Recent findings: Pharmacokinetic studies of current dosing guidelines have shown high interindividual and intraindividual variability of GCV concentrations. This is sometimes associated with a slow decline in cytomegalovirus (CMV) viral load in some transplant recipients. A high incidence of GCV-associated myelosuppression has limited the use of this drug in the transplant setting. Patient groups identified to benefit from GCV TDM include pediatric patients, cystic fibrosis with lung transplantation, obese with kidney transplantation, and patients with fluctuating renal function or on hemodialysis.
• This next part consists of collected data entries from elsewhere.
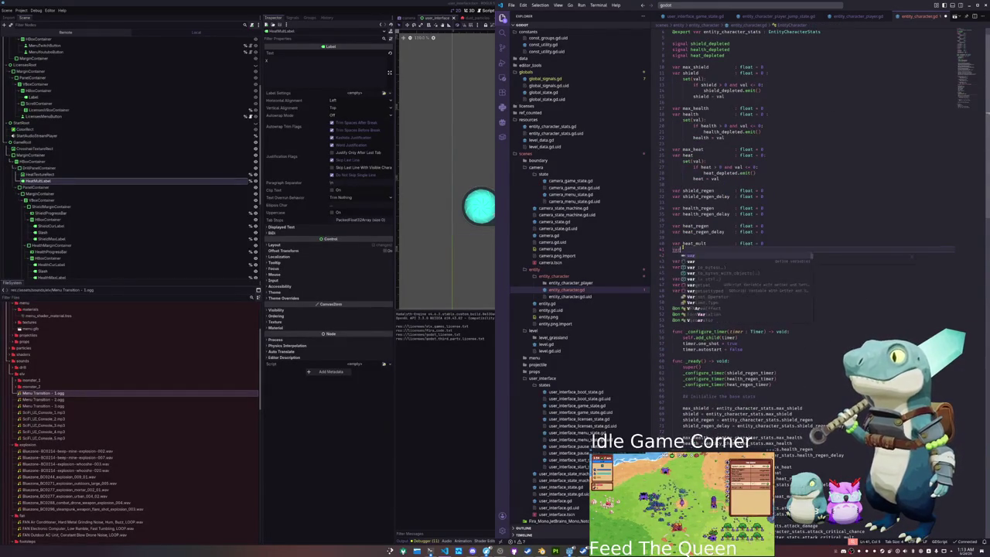
{"action": "type", "text": "cu"}
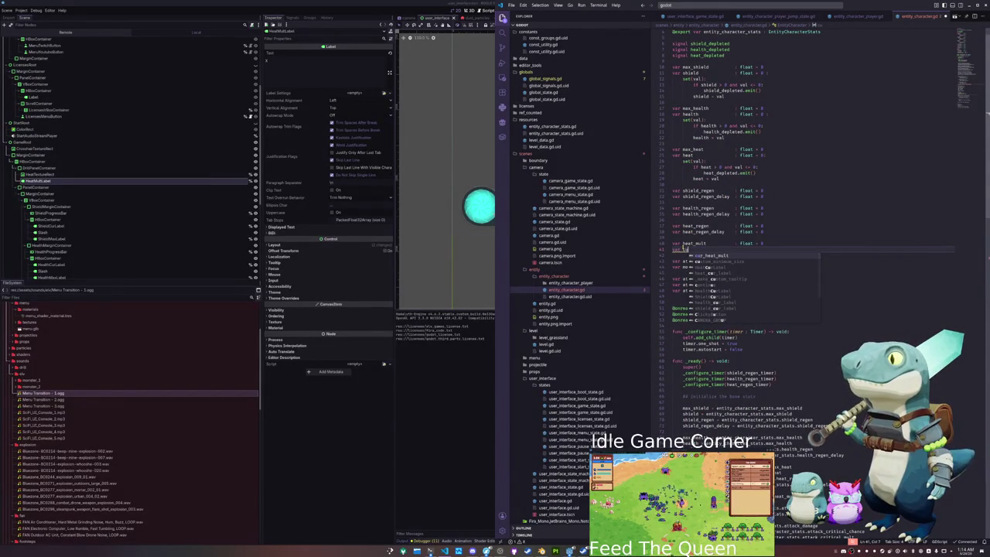
{"action": "type", "text": "r_heat"}
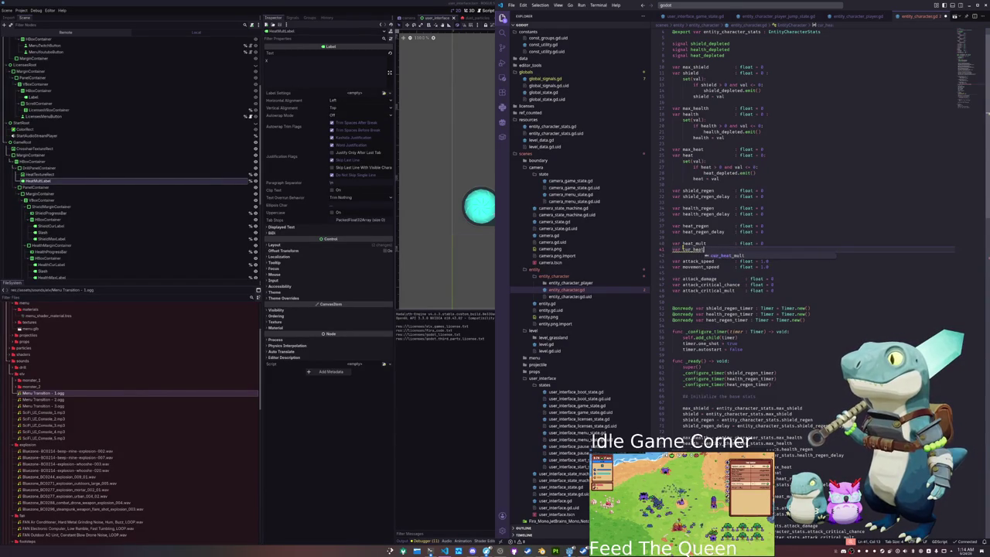
{"action": "key", "text": "Tab"}
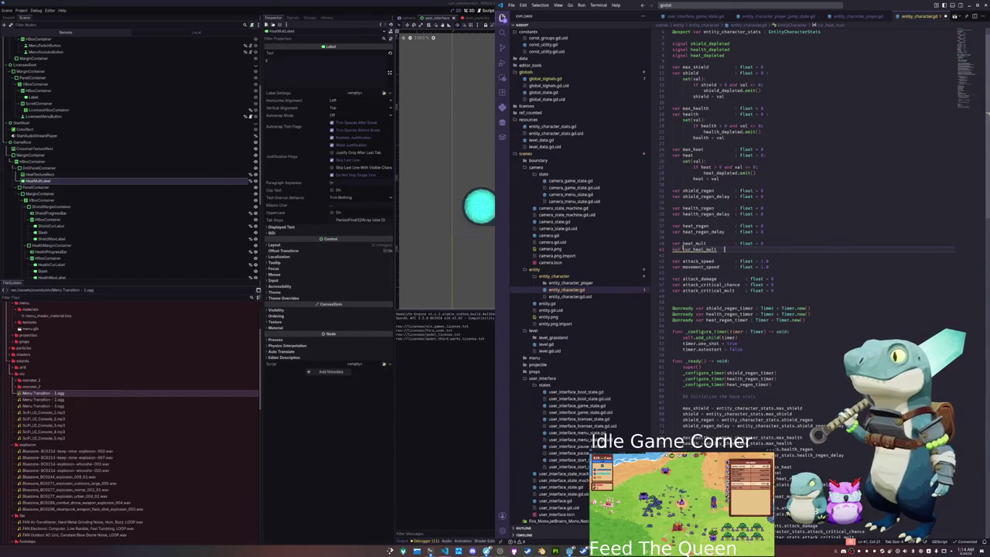
{"action": "type", "text": ": float = 0"}
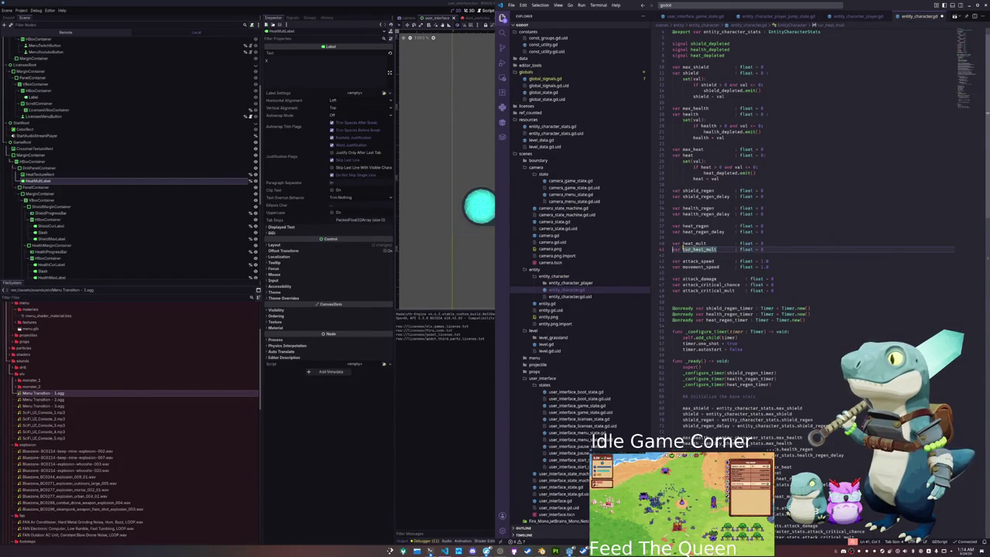
- Name the declarations max_heat_mult and heat_mult and align their types
{"action": "key", "text": "Home"}
{"action": "left_click", "coordinate": [683, 244]}
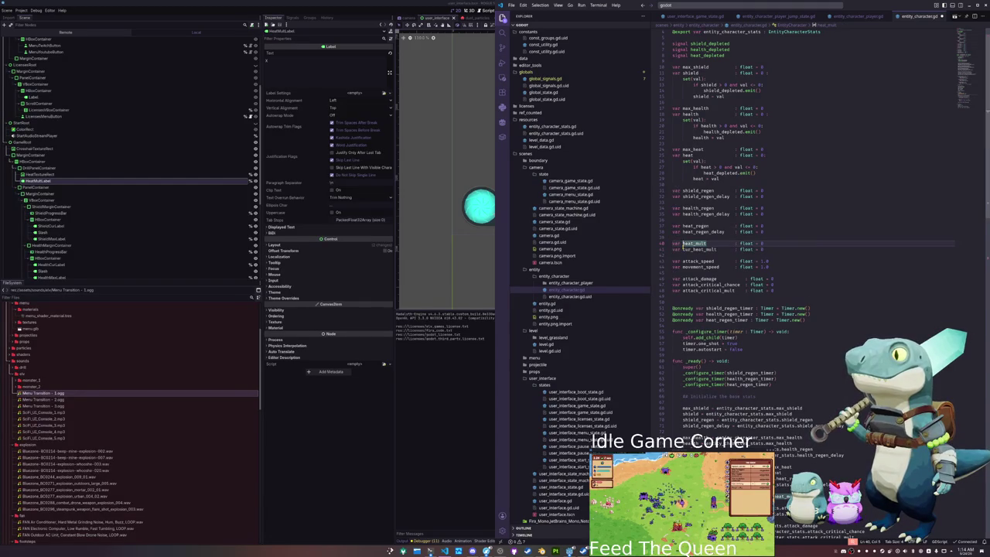
{"action": "type", "text": "max_"}
{"action": "key", "text": "Escape"}
{"action": "key", "text": "Down"}
{"action": "key", "text": "BackSpace"}
{"action": "key", "text": "BackSpace"}
{"action": "key", "text": "BackSpace"}
{"action": "key", "text": "ctrl+Right"}
{"action": "key", "text": "Tab"}
{"action": "key", "text": "Tab"}
- Save entity_character.gd and go to the EntityCharacterStats definition
{"action": "key", "text": "ctrl+s"}
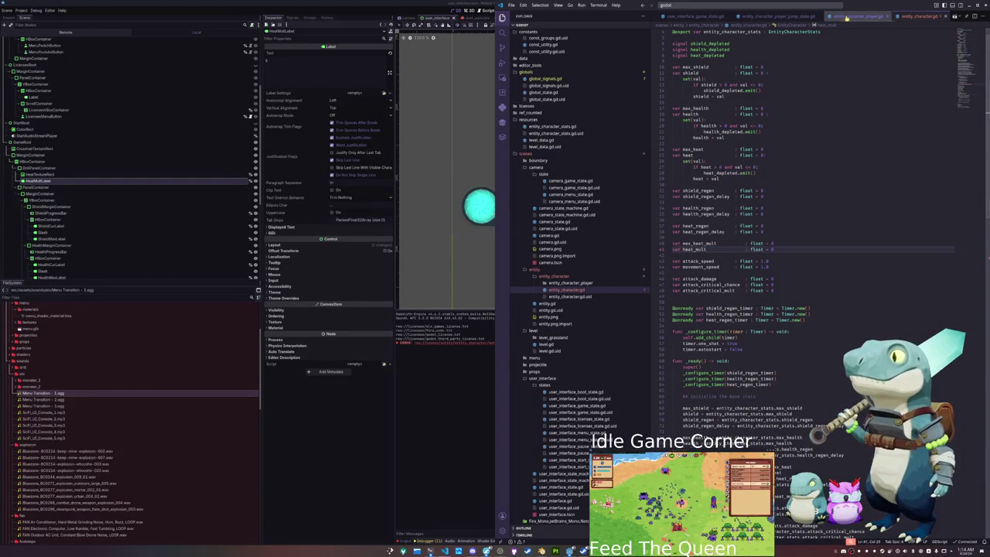
{"action": "scroll", "coordinate": [749, 66], "scroll_direction": "up", "scroll_amount": 2}
{"action": "left_click", "coordinate": [793, 49], "text": "ctrl"}
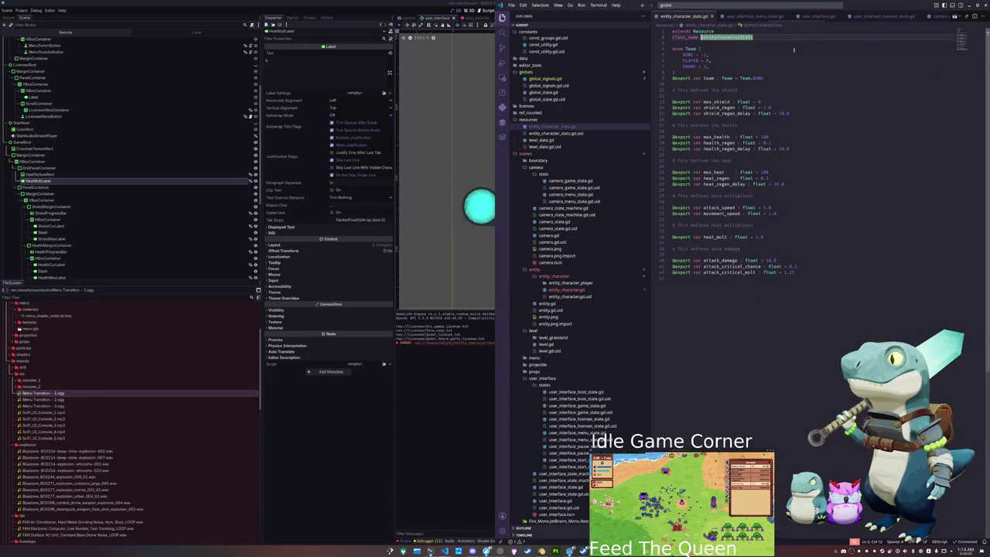
- Rename the stats export to max_heat_mult, save, and close entity_character_stats.gd
{"action": "left_click", "coordinate": [702, 237]}
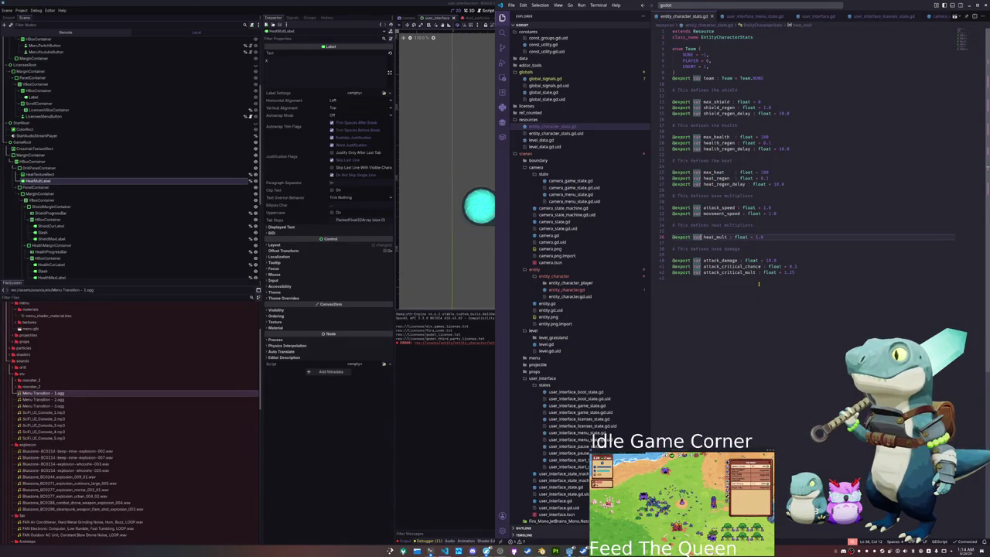
{"action": "type", "text": "max_"}
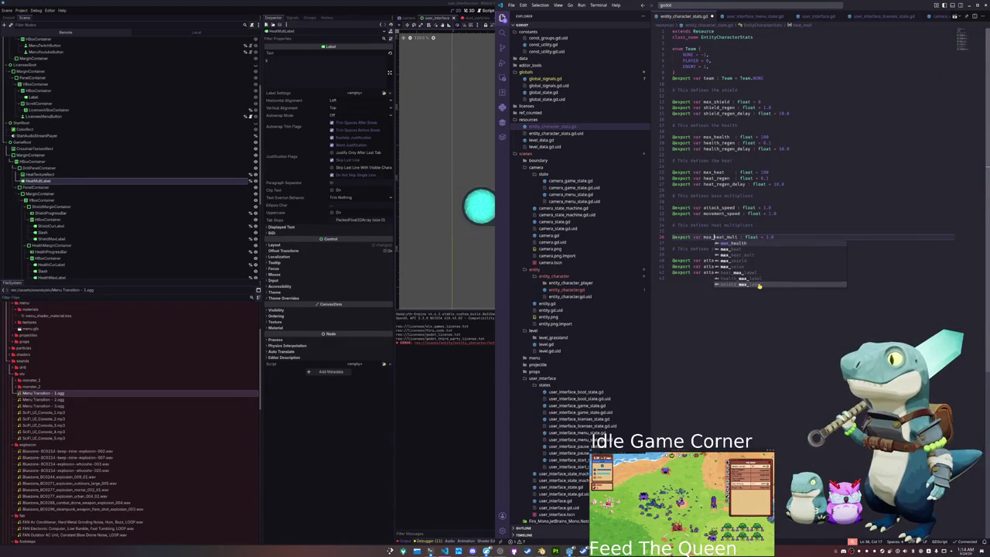
{"action": "key", "text": "ctrl+s"}
{"action": "key", "text": "ctrl+w"}
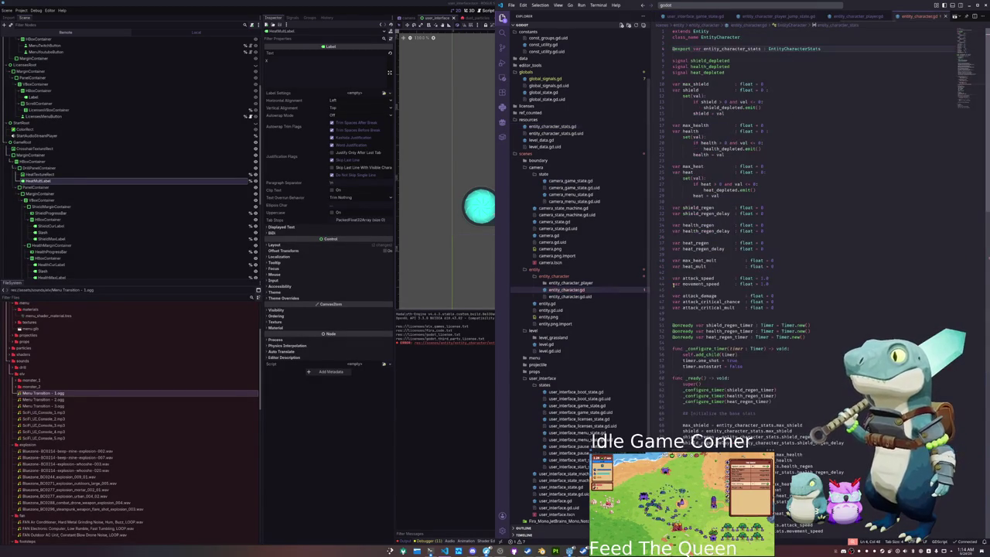
- Review the max_heat, max_heat_mult and heat_mult declarations in entity_character.gd
{"action": "left_click", "coordinate": [692, 167]}
{"action": "key", "text": "Down"}
{"action": "key", "text": "Down"}
{"action": "key", "text": "Down"}
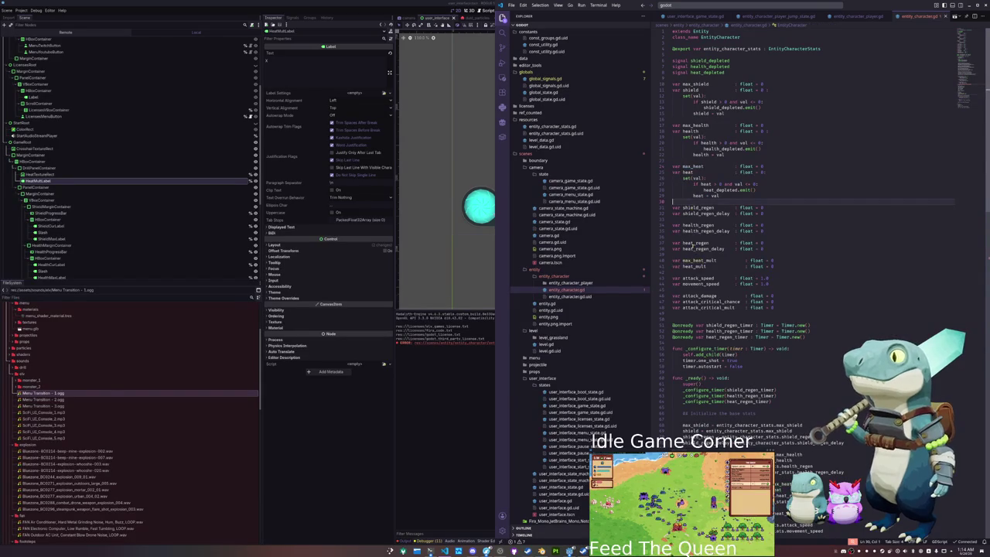
{"action": "double_click", "coordinate": [685, 267]}
{"action": "double_click", "coordinate": [701, 261]}
{"action": "scroll", "coordinate": [699, 262], "scroll_direction": "down", "scroll_amount": 3}
{"action": "scroll", "coordinate": [699, 219], "scroll_direction": "down", "scroll_amount": 5}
The emergence of refractory resistant CMV, particularly in immune compromised patients, highlights the importance of appropriate dosing of these antivirals. Host genetic factors need to be considered where recently, two host genes were shown to account for interpatient variation during ganciclovir therapy. Therapeutic Drug Monitoring has been shown to improve target antiviral-level attainment. The use of TDM may guide concentration-based dose adjustment, potentially improving virological and clinical outcomes. However, evidence supporting the use of TDM in clinical practice remains limited and further study is needed in the transplant cohort.
Summary: Further studies examining novel biomarkers are needed to guide target concentrations in prophylaxis and treatment. The use of TDM in transplant recipients is likely to improve the clinical efficacy of current antivirals and optimize outcomes in transplant recipients.